§ Page excerpt
Okay, my big review on this. And if you know anything, it's that I'm always right.
I'm not a hugely huge RTS fan. The thing about RTS games is that there's 3 catagories of games - Sucky games, okay games, and awesome games. Unfortunately, unlike say FPS titles, the RTS genre suffers from an overwhelming majority of 'sucky' and 'okay' games. Finding an awesome RTS game is like picking your nose and pulling out gold boullion. A sucky game is 'Perimeter'. An okay one is 'Generals'. This is why I don't play many RTS games, because the 'okay' games are given rave reviews that frankly they don't deserve (on a subrant here, for example, why the hell did Generals try to combine 'modern warfare' with a bunch of high-tech neogizmo bull^^ that makes no sense at all? That's one of the many reasons I thought that game was stupid). So when I do get an RTS game, I only either play the Campaign mode or AI skirmish. Playing RTS games against other people usually isn't a battle of wits, it's a battle of who memorized their hotkeys and can mash them faster. Whatever.
Dawn Of War, I think, is a 'meh' game. There's many things about it that just rub me the wrong way. I think it's better then Generals, but not as good as Total Annihilation. Kinda fits in the gray ground around there. I'm basing most of this review off of the Space Marines since I like them the most.
Graphics - Graphics, and I don't give a ^^ what you think, you're wrong if you disagree with me - graphics usually make or break a game. Go piss in your own pool if you think I'm wrong, but if you bring it up I will beat this fact into your skull and you
will lose.
Graphically, this game is remarkably boring. The explosions were nice. That was about it. First of all, I don't know if it was the textures, or the models themselves, but units seem to be very low-detail to me. When you're zoomed all the way out, it looks fine, but zoomed in, when you compare Dawn of War to say, Ground Control 2, DOW just doesn't even come close. A good example is the Assault Marine. Basically, in your default view, the Assault Marine looks like a regular marine, but with a MASSIVE BOX glued to his head. It just looks awful. Also, the Eldar I hate. Now, I don't play WH40K on the board, and I never will, but I can't honestly think that people actually play an army whose infantry units all seem to look like Ronald McDonald in Power Ranger armor.
The particle systems were somewhat off as well. A powerfist ripples with electrcity. The Librarian sword courses with power. However, many times the systems don't line up. I've had my force commander have lightning coursing out his ass at points. Secondly, there's only about 4 particle systems. Smoke, fire, electricity, and dirt. You'll get used to seeing the 'smoke' a lot since every vehicle in this game seems to run on a coal-fired engine and pumps out more pollution then an SUV.

§ Data provided
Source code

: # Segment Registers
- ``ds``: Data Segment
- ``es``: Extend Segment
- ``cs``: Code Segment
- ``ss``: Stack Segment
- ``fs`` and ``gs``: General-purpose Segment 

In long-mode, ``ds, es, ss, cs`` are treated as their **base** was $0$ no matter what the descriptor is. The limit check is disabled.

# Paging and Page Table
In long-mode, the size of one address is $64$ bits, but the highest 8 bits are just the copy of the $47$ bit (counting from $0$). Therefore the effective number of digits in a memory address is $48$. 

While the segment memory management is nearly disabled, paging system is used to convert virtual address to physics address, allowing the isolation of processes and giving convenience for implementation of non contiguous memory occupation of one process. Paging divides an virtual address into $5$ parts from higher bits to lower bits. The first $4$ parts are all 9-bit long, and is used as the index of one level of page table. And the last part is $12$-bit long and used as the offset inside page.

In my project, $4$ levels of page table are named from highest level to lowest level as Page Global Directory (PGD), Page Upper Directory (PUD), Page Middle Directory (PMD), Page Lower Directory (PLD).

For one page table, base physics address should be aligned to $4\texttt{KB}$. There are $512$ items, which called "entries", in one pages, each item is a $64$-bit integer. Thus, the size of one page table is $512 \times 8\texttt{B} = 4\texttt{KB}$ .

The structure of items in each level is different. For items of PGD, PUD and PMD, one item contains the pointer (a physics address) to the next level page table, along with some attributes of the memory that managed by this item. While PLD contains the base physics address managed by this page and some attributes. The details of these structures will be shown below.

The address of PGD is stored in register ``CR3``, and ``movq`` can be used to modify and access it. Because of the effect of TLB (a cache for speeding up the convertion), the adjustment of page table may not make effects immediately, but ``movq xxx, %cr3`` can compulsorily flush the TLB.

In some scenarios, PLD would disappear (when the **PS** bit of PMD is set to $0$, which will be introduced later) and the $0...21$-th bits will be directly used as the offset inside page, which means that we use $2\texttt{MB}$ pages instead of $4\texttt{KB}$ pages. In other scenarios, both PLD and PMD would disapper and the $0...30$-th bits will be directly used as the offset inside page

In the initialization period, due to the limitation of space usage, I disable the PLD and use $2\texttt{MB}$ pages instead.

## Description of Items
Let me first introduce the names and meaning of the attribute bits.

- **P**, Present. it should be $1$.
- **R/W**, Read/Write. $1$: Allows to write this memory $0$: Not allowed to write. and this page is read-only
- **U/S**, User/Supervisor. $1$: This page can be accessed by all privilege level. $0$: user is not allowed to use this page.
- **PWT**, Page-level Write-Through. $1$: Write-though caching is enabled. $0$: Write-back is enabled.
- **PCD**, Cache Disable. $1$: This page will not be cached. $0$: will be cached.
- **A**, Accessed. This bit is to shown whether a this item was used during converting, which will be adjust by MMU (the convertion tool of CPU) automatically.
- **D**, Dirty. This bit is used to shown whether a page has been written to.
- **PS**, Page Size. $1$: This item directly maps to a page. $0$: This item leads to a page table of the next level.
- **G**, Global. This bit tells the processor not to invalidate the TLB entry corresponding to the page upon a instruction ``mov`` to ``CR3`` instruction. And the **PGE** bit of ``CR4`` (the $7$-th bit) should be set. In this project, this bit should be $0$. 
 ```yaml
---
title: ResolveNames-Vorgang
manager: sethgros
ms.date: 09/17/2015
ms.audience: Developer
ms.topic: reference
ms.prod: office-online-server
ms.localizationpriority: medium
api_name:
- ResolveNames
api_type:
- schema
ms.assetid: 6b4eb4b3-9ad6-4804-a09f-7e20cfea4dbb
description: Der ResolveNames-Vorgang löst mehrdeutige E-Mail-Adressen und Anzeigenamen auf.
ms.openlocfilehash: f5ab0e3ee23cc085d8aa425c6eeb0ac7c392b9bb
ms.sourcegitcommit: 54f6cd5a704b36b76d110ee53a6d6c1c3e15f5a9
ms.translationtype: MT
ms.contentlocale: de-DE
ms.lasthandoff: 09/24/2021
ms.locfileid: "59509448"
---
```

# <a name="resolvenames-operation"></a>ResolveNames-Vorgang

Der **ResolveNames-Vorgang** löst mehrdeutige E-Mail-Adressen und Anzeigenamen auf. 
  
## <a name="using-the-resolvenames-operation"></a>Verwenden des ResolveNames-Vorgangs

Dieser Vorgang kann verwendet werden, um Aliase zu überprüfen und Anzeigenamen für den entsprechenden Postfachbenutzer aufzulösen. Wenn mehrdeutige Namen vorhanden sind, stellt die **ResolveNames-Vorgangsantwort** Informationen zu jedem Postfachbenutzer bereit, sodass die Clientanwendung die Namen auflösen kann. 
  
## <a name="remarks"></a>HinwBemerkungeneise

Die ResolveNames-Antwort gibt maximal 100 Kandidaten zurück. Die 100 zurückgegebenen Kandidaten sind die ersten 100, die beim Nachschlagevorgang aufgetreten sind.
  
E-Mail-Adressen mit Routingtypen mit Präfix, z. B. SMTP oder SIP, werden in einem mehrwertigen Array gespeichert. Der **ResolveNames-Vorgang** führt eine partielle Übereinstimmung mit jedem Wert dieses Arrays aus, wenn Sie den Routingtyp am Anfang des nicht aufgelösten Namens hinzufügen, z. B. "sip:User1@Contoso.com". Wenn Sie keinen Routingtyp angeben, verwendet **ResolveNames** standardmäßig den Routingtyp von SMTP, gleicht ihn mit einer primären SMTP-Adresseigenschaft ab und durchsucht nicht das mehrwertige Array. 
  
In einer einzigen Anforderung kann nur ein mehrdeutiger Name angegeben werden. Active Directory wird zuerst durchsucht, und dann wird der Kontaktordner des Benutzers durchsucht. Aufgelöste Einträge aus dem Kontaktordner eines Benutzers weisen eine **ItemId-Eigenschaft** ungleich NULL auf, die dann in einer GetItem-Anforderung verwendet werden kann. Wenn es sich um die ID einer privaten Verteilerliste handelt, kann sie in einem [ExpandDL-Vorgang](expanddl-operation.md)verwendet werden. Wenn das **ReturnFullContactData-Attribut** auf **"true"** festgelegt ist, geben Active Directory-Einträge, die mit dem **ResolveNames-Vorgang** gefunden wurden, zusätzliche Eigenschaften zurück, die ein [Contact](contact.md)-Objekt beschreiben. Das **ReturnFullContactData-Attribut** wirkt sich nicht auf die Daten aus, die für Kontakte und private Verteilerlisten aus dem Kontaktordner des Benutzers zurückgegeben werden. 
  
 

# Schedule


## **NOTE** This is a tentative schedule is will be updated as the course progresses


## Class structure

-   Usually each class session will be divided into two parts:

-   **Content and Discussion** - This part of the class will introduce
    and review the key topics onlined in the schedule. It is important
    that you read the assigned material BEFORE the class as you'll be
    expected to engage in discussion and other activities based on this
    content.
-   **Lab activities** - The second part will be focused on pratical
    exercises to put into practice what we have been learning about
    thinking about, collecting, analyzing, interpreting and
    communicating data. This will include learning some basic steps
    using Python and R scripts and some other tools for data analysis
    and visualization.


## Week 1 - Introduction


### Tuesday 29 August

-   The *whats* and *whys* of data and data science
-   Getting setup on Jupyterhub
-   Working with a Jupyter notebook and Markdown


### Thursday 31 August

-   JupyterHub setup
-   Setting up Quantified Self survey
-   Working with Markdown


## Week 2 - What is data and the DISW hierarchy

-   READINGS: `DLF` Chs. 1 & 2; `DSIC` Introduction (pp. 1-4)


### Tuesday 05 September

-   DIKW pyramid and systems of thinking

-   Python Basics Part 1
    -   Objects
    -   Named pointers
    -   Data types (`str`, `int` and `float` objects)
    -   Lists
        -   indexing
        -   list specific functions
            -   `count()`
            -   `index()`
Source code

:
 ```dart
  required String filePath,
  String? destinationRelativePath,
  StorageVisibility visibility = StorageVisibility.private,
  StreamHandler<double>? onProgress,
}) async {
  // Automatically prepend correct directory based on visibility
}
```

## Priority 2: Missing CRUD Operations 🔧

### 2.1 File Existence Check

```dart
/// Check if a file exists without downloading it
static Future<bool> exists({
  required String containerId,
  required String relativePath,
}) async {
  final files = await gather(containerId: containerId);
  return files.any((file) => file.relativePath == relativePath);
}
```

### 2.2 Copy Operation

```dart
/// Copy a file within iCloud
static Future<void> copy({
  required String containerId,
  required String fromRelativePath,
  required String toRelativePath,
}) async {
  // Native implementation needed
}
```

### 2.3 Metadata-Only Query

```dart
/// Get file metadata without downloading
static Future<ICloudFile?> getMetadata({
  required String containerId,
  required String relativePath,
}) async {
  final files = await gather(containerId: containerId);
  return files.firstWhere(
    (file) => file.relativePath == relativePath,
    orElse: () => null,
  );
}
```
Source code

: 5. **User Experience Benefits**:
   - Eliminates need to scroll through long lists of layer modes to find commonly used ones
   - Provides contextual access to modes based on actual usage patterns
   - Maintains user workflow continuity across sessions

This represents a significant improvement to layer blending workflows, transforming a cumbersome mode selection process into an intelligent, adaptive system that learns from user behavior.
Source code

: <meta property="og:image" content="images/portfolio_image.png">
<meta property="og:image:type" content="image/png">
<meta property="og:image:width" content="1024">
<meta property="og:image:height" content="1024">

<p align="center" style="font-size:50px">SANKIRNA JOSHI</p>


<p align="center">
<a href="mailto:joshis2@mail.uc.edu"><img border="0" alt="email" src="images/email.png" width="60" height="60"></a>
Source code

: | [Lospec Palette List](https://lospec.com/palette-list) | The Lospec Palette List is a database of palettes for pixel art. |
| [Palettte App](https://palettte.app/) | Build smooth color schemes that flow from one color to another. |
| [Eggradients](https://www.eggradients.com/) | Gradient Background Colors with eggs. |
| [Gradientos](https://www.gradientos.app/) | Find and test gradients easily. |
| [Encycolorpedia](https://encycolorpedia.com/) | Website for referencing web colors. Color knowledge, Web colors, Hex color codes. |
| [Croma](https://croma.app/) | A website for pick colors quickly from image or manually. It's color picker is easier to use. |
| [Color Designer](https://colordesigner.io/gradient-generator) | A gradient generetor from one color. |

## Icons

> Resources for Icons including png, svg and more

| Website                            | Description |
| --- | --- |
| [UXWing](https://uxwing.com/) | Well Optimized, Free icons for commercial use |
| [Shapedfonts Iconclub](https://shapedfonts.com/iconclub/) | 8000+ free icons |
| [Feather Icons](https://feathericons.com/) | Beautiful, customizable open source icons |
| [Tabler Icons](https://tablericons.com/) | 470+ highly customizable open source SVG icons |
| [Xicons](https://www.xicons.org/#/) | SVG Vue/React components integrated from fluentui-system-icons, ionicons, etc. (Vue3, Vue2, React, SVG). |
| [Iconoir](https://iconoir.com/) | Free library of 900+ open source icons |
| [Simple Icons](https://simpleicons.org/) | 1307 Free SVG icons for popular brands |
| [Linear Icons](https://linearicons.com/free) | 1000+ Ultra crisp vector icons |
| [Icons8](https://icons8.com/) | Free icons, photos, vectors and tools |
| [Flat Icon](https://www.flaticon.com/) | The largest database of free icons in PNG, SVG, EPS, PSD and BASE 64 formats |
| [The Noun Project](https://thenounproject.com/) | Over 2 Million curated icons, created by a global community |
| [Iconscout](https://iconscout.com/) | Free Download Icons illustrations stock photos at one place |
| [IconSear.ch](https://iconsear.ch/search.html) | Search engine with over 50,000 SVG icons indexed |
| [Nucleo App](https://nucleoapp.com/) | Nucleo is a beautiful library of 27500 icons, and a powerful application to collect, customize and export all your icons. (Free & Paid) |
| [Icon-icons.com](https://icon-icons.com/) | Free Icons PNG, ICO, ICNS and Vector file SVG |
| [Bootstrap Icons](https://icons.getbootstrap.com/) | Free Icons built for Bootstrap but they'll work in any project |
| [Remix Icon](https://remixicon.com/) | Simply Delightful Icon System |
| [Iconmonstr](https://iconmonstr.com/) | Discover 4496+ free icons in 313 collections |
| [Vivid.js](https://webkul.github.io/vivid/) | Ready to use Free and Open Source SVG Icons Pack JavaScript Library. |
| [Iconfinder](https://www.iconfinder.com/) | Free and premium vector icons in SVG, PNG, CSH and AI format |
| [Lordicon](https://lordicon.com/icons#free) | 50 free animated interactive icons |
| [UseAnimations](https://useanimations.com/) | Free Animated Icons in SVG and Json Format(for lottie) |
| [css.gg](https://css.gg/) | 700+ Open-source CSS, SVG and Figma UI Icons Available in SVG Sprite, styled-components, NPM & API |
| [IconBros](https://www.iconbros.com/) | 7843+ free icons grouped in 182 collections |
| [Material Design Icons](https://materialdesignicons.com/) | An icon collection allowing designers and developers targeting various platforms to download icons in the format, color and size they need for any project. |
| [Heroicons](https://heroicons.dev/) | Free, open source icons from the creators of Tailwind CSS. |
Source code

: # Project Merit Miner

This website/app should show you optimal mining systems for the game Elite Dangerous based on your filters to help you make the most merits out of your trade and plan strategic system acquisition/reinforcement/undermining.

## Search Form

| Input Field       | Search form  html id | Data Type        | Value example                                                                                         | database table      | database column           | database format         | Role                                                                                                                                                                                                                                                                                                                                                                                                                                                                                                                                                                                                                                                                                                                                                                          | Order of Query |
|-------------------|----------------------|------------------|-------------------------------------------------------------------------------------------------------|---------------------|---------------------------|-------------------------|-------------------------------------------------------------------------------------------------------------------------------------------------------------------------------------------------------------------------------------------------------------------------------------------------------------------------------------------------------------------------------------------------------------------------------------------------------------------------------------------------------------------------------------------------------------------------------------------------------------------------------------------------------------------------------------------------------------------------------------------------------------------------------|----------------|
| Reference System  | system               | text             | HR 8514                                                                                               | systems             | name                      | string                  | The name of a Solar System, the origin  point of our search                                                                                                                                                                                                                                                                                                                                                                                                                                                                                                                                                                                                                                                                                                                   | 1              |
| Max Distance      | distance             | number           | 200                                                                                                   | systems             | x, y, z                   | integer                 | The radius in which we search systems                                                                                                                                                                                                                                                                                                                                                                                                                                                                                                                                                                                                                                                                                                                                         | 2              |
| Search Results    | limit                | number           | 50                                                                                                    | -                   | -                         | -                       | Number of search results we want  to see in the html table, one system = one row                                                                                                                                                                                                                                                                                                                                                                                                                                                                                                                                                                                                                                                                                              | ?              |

§ Exercise instructions
a) Retype the part of the Dawn of War review from "The particle systems" up to and including "then an SUV.".
b) Translate this sentence from the Dawn of War review into Spanish: "I'm basing most of this review off of the Space Marines since I like them the most."
c) Carry on the Dawn of War review from the point where it stops.

§ Responses in order
a)
The particle systems were somewhat off as well. A powerfist ripples with electrcity. The Librarian sword courses with power. However, many times the systems don't line up. I've had my force commander have lightning coursing out his ass at points. Secondly, there's only about 4 particle systems. Smoke, fire, electricity, and dirt. You'll get used to seeing the 'smoke' a lot since every vehicle in this game seems to run on a coal-fired engine and pumps out more pollution then an SUV.

b) Baso la mayor parte de esta reseña en los Marines Espaciales, ya que son los que más me gustan.

c)
The animations are smooth, however, and units, as I said, look just fine zoomed all the way out. Melee combat, however, can look very vice many times, though it'd be nice to have them 'sync' a bit more (So when a unit hits another, he 'recoils' with pain, then strikes back instead of both swinging at each other like kids at a pinata). The death animations are also nice, and there's even some 'special' ones. Killing a soldier with your Force Commander in melee combat will cause him to do a little stabby stabby thing with his sword, then kick the enemy's body off it.
The weapon effects are less then desirable. Your average bullet effect is riddled with lame. The game randomly draws a line from the unit to a place arbitrarially around your target. The result is that your marines look like they're both crosseyed, blind, have their helmets on backwards, and are having an epileptic siezure caused by having a stroke with advanced parkisons at the same time. I have absolutely no idea how they are killing things, but with tracers flying 600 feet behind and around the target, and not actually HITTING it, they somehow do it. Fire (flamethrower) effects are also pretty good looking but I never figured out if the flamethrower actually does anything besides lower morale, since I would tell units to attack and the flamethrower guy would stand at the assend of the battle trying to set friendly units on fire. Another good one is when you have a Commander unit (Librarian, Force Commander, maybe even a Sargeant) with a plasma rifle, they shoot straight up in the air instead of their target. They aim at them, sure, but the bolts to WOOSH straight up.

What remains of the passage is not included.